[[ DATA FOR THIS TASK, beginning ]]

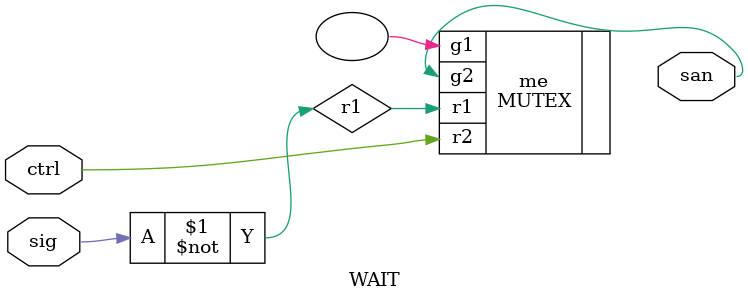
<source format=v>
module WAIT (
    input sig,
    input ctrl,
    output san
);

    wire r1;

    assign r1 = ~sig;

    MUTEX me (
        .r1(r1),
        .r2(ctrl),
        .g1(),
        .g2(san)
    );

endmodule
</source>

[[ DATA FOR THIS TASK, end ]]

• **PROBLEM**: Transcribe the complete set of entries verbatim. No pictures belong in the copy.

• **THE COMPLETED TASK**:
<source format=v>
module WAIT (
    input sig,
    input ctrl,
    output san
);

    wire r1;

    assign r1 = ~sig;

    MUTEX me (
        .r1(r1),
        .r2(ctrl),
        .g1(),
        .g2(san)
    );

endmodule
</source>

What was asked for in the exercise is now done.